Keith Davis cache at dowebs.com
Fri May 25 23:26:40 CDT 2001


deke wrote:

> This thread is about "good practice META tags"

You're right. 

Which is why I'm pointing out that putting cache controlling directives,
either the expire, pragma, or cache-control type, in meta tags is not a
"good practice". They don't belong there except as a last resort or on
static pages where the expire date should be next year. 

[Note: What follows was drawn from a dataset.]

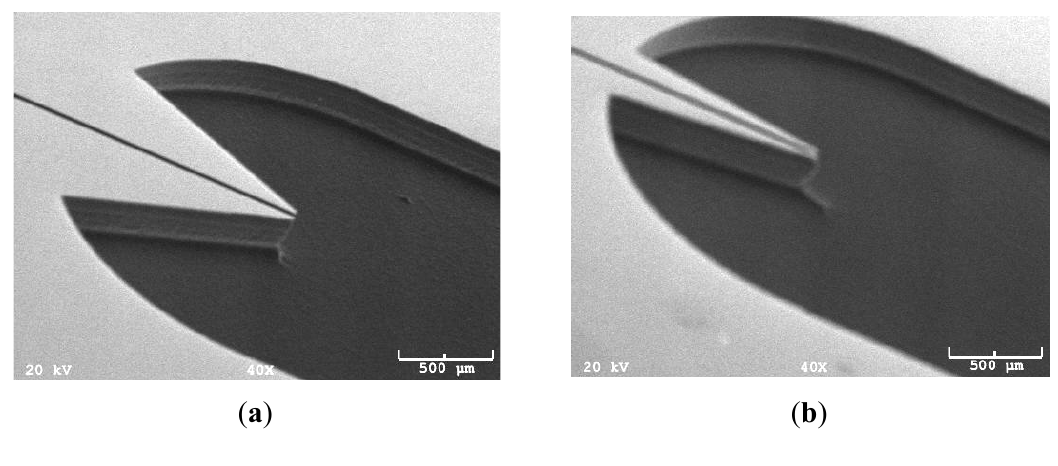
Figure 4. SEM images of the etched capillary channel and stop valve profile. ( a ) The capillary channel is 10 µm wide and the expanding angle of the stop valve is 170°. ( b ) The capillary channel is 15 µm wide and the expanding angle of the stop valve is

The fact is, servers routinely send "Pragma:no-cache" and/or "Expires:
-1" headers to keep dynamic or frequently changing "resources" (not just
pages) out of the cache. 

<% Response.AddHeader "Pragma", "No-Cache" %> for ASP, 
print "Pragma: no-cache\n"; for Perl,
pragma no-cache in an htaccess directive works for PHP & SSI

The Pragma: no-cache and Expires: -1 mean exactly the same to browsers
(If the connection is secure do not cache at all, if it is unsecure
cache it only until the domain changes or the browser is closed - then
remove). The two mean different things to proxies and caching servers,
pragma forces a proxie or caching server to refresh while Expires: -1
does not explicitly force a refresh.

The only thing "illegal" about the Pragma, as a meta tag header or a
server header, is that IEFT forgot to write the damned response
specification, but every request *has* a response by definition. That
screwup on IEFT's part did not prevent server and browser manufacturers
from codifying amongst themselves how that response works. 

I apologize for not fully answering this when it first was asked:

>Can you name *any* circumstance in which the illegal "pragma" 
>header works and these headers don't?
><META HTTP-EQUIV="Cache-Control" CONTENT="no-cache">

Yes, every time you use IE 4 or 5! IE *does* indeed know what to do with 
<META HTTP-EQUIV="Pragma" CONTENT="no-cache"> or a Pregma: no-cache
header but does *not* even recognize Cache-Control in a meta tag,
completely ignores it. Cache-Control is a header sent from the server
and has no place in a meta tag according to IE. Quote from
http://support.microsoft.com/support/kb/articles/Q234/0/67.ASP

"Cache-Control META HTTP-EQUIV tags are ignored and have no effect in"
"Internet Explorer versions 4 or 5. To use Cache-Control this header"
"must be specified using HTTP headers as described in the"
"Cache-Control section above." (which describes the ASP header <%
Response.CacheControl = "no-cache" %>)

The main point is, using meta tags for cache control is not "good"
practice. By using server headers you can not only control the caching
of pages, reliably, but any component resource on the page.